Repository pattern overuse: The double repository with Microsoft Entity Framework and other ORMs

Martin Folwer’s blog and website is a common reference for modern design pattern so we will start with his glossary definition for the repository pattern. The linked article contains more detail, but in short a ‘repository’ acts as an data store layer on top of the storage system and provides (more) object oriented methods for accessing said system. Unfortunately, something I have also seen is the over application of this pattern in combination with RDBMS ORMs leading to contorted code with unnecessary interfaces and classes. This post covers what I have seen in some projects in order to provide some of the code smells to avoid.

ORMs are often used to mediate between the application and database system in non-exotic (think business process applications) relational database backed applications. An ORM like Entity Framework or Hibernate generates SQL to interact with a relational back-end and exposes object collections to the application. The object collections exposed by ORMs like Hibernate are also managed in the application’s memory in order to help manage things like transactions and speed up interactions with the database. The prior descriptions should sound familiar since these ORMs are implementing the repository pattern for the application.

There are legitimate reasons for wrapping an ORM inside of another set of repositories. An oft cited reason for wrapping an ORM is to improve the testability of application logic that depends on querying the data layer. Fortunately, with recent iterations of Hibernate and Entity Framework testing application logic has become much easier than it was previously. In some cases though it can still be valid to create a veneer over the ORM in order to make mock creation easier.

A slightly less legitimate reason for applying the repository pattern over an ORM would be in order to (attempt to) make it easy to switch ORMs or data storage systems. Conceptually this seems like a good idea, but often the data model for the application is stored in one of these systems making it difficult to switch systems.

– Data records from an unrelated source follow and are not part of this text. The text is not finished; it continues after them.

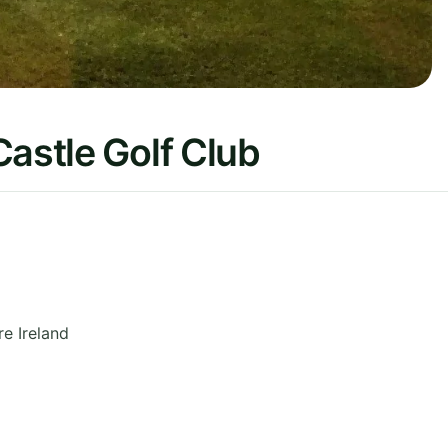
Castle Golf Club
re
Ireland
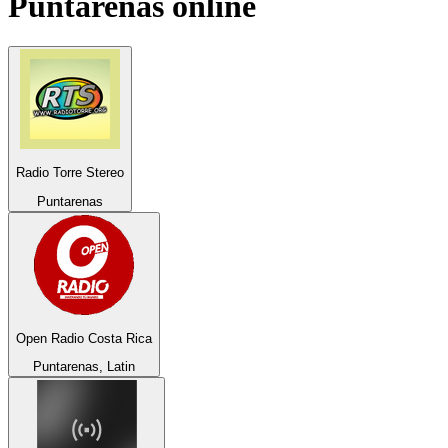
Puntarenas
online
Radio Torre Stereo
Puntarenas
Open Radio Costa Rica
Puntarenas, Latin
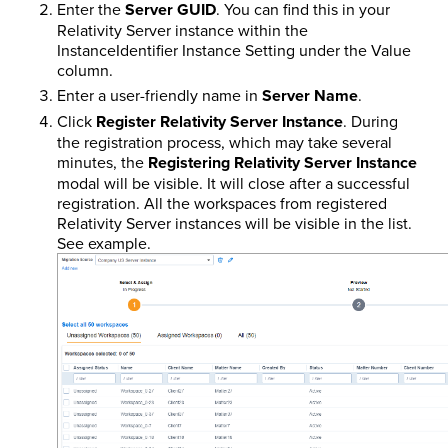
Enter the
Server GUID
. You can find this in your
Relativity Server instance within the
InstanceIdentifier Instance Setting under the Value
column.
Enter a user-friendly name in
Server Name
.
Click
Register Relativity Server Instance
. During
the registration process, which may take several
minutes, the
Registering Relativity Server Instance
modal will be visible. It will close after a successful
registration. All the workspaces from registered
Relativity Server instances will be visible in the list.
See example.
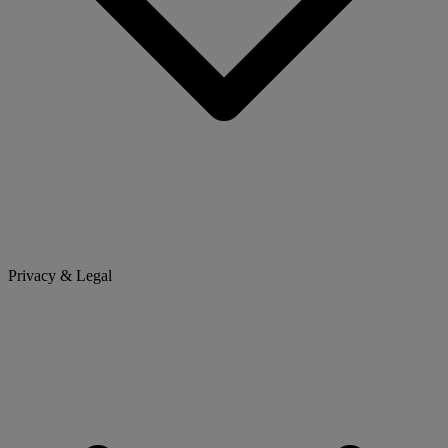
Privacy & Legal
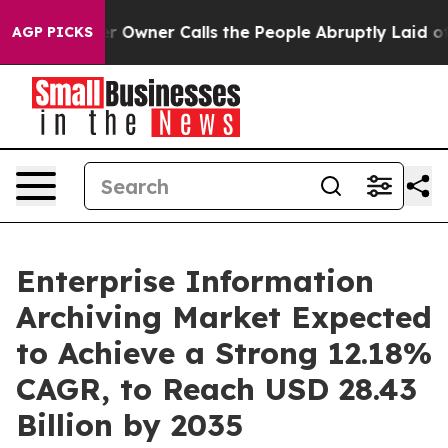
 Owner Calls the People Abruptly Laid off “Simply a
AGP PICKS
Enterprise Information
Archiving Market Expected
to Achieve a Strong 12.18%
CAGR, to Reach USD 28.43
Billion by 2035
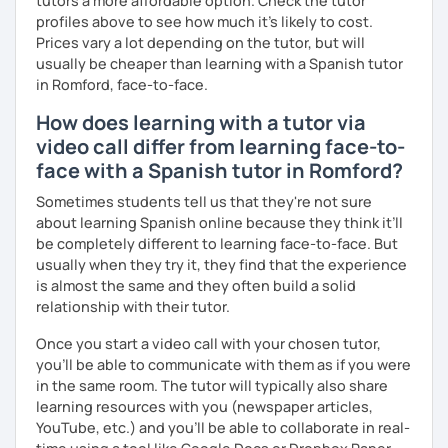
tutors a more affordable option. Check the tutor
profiles above to see how much it's likely to cost.
Prices vary a lot depending on the tutor, but will
usually be cheaper than learning with a Spanish tutor
in Romford, face-to-face.
How does learning with a tutor via
video call differ from learning face-to-
face with a Spanish tutor in Romford?
Sometimes students tell us that they're not sure
about learning Spanish online because they think it’ll
be completely different to learning face-to-face. But
usually when they try it, they find that the experience
is almost the same and they often build a solid
relationship with their tutor.
Once you start a video call with your chosen tutor,
you’ll be able to communicate with them as if you were
in the same room. The tutor will typically also share
learning resources with you (newspaper articles,
YouTube, etc.) and you’ll be able to collaborate in real-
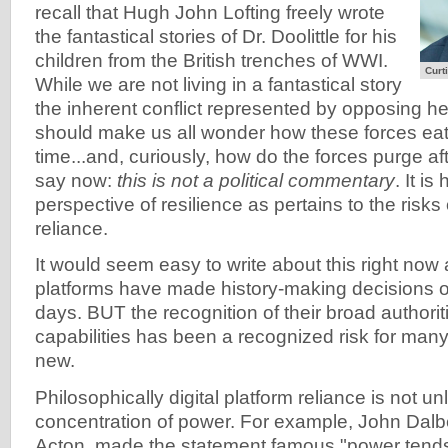
recall that Hugh John Lofting freely wrote
the fantastical stories of Dr. Doolittle for his
children from the British trenches of WWI.
Curti
While we are not living in a fantastical story
the inherent conflict represented by opposing h
should make us all wonder how these forces eat
time...and, curiously, how do the forces purge a
say now:
this is not a political commentary
. It i
perspective of resilience as pertains to the risks 
reliance.
It would seem easy to write about this right now a
platforms have made history-making decisions o
days. BUT the recognition of their broad authoriti
capabilities has been a recognized risk for many 
new.
Philosophically digital platform reliance is not un
concentration of power. For example, John Dalb
Acton, made the statement famous "power tends 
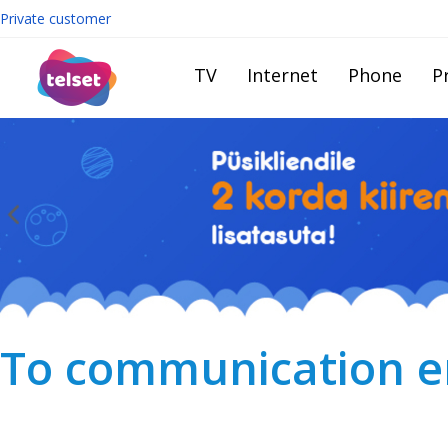
Private customer
TV
Internet
Phone
Pr
To communication en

Unfortunately on applications that I have worked on, it appears that the applications’ ORMs were wrapped in a set of repositories because it seemed like a “good thing to do” ™. The result of this wrapping often yields an application that looks likes the following:

I’ve never been fond of this design because it promotes creating access classes with single line methods.

// Java / C# pseudocode
public class MyDomainTypeVeneerRepository {
    private SomeType actualRespository;
    public MyDomainType get(long id) {
        return this.actualRepository.getMyDomainTypeEntitySet().get(id);
    }
}

The wrapped repositories also make transaction management more difficult which is an even more problematic result than just a proliferation of single line veneer methods. In many implementations I have seen each repository will instantiate its own ORM context which means that application logic interacting with multiple repositories is no longer transactional. There is a way of ensuring that application logic does remain transactional by using the unit of work pattern, but this is an additional complexity which I have not often seen done.

The final thing which has been present in some projects is an attempt to over generalize existing ORM repositories. This approach often includes the use of templates or generics in abstract classes in order to create a single interface to many repositories defined by the ORM.

// Java / C# pseudocode
 public class AbstractVeneerRepository<TKey, TEntity> {
     private void someUtilityMethod() {
     …
     }
     public abstract TEntity get(TKey id);
     public abstract void delete(TKey id);
     …
 }

While the above code doesn’t itself lead to anything terrible, it does essentially re-implement functionality that is already written into Entity Framework’s and Hibernate’s base classes. The problem with the generic repository and the single line veneer repositories is that they don’t add anything to the application other than more classes and interfaces to manage. The above methods are not inherently evil, they make sense in cases where the application repositories contain significant logic (and possibly use the unit of work pattern). In many cases though the application’s repositories consist of single line adapter methods that do not do anything beyond pass calls onto the next layer down.

To summarize the collected code smells:

The system wraps basic ORM methods but then still leaves access and filtering of objects to the client code; this is particularly evident when Entity Framework based repositories return IQueryable objects.
The methods in the wrapping repository contain no logic of themselves and are merely single line call-throughs to the underlying ORM
Client code cannot use transactions due to use of multiple repositories each of which instantiates its own ORM context

In case of the above issues it may be best to remove the wrapping repositories or, alternatively, create a more substantial abstraction layer, possibly using the unit of work pattern with the repository pattern.

On its own the repository pattern is a good approach to handling the interaction between application logic and data systems. Popular ORMs like Entity Framework do a large part of the heavy lifting necessary to implement the repository pattern for an application. Creating an abstraction on top of an ORM is not necessary a bad idea, but it’s important to do so thoughtfully in order to not create a leaky abstraction or add complexity to the application without justification.